A more traditional sort of episode in terms of structure. Mike works one job, mostly related to tracking down Kendra (the kick ass female assassin) and getting the information that is on the tape they found at the end of the last episode, because it's old tech and no one can crack it. He does some of this with Fiona and some with Sam, I don't recall seeing Jesse involved, and at the same time is white knighting with the rest of the gang.

The main job is protecting a free medical clinic from a nasty drug dealer (played with relish by Rhys Coiro, who will always be maverick avant grade film director Billy Walsh from Entourage to me). Jesse and Maddie actually got that job. This plays well with Jesse's background and his sense of fair play. In fact they later use a clip of Jesse from this episode when he makes the opening credits.
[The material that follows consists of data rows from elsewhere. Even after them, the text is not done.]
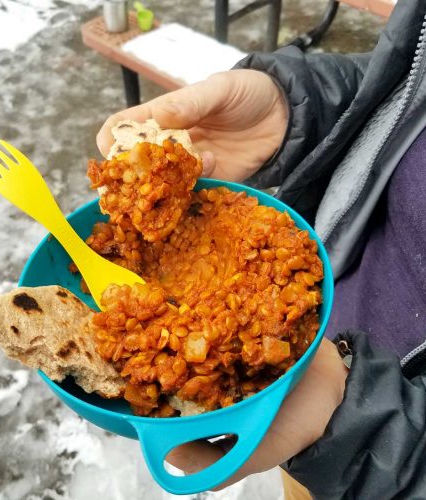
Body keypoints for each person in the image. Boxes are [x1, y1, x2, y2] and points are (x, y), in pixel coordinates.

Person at [96, 0, 426, 497]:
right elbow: (409, 92)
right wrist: (296, 109)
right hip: (322, 345)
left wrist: (364, 426)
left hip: (361, 431)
Maddie seems to have developed a social conscience over the time the show has been running, and I like that, but this season so far she's become very preachy and that's at odds with how she usually presents herself. Fortunately I don't think this particular version of Maddie lasted all that long. She does have a soft gooey centre inside a hard shell, but at the moment she's more goo than shell.
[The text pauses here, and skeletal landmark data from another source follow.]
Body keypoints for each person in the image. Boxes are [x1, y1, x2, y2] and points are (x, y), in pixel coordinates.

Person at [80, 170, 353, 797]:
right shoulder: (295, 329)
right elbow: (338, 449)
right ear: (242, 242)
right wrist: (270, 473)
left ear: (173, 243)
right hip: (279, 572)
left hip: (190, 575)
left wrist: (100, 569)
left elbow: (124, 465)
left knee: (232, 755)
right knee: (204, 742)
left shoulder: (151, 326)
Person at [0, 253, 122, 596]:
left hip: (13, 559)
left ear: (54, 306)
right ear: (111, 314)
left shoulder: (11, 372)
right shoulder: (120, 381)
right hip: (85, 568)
Unfortunately the guy running the clinic is an idiot who doesn't like Michael and won't take a backwards step even when that's the right thing to do and will ultimately make Michael's job easier and keep the clinic open and drug dealer free long term.

Sam takes a beating when doing some reconnaissance and shows that he may be old and out of shape, but he's still got what it takes when he has to. Man has some skillz.

There was a cameo from Michael's former neighbour and drug dealer Sugar to get them an in with Vince (Rhys Coiro) and explain how things worked. I'm not really sure why he was in the episode to be honest. He didn't give them anything they couldn't have found out and while they brought him in to get them a meet with Vince he didn't do that either. Maybe it was easier to use a character that the viewers were familiar with than create a new one.

There was little doubt that Michael and his team would see Vince and his crew off. They did give the doctor at the clinic a chance to be a hero, though and Fiona got to blow lots of things up. There was a nice comment from Jesse about how many explosives she had and how they were using all of her explosives and she said, 'If you think this is all I have then you really don't know me very well.'

Kendra was interesting, she clearly knows her spy stuff and she knows about Simon, but they can't find anything on her or where she learned what she knows. They do eventually get her and her information, but it comes at a cost, she manages to slice open Michael's arm and not many can do that. She's also partial to a knife rather than a gun, which is unusual in modern covert affairs.

We haven't seen him yet, but it looks like Simon may be returning as a thorn in Michael's side this season.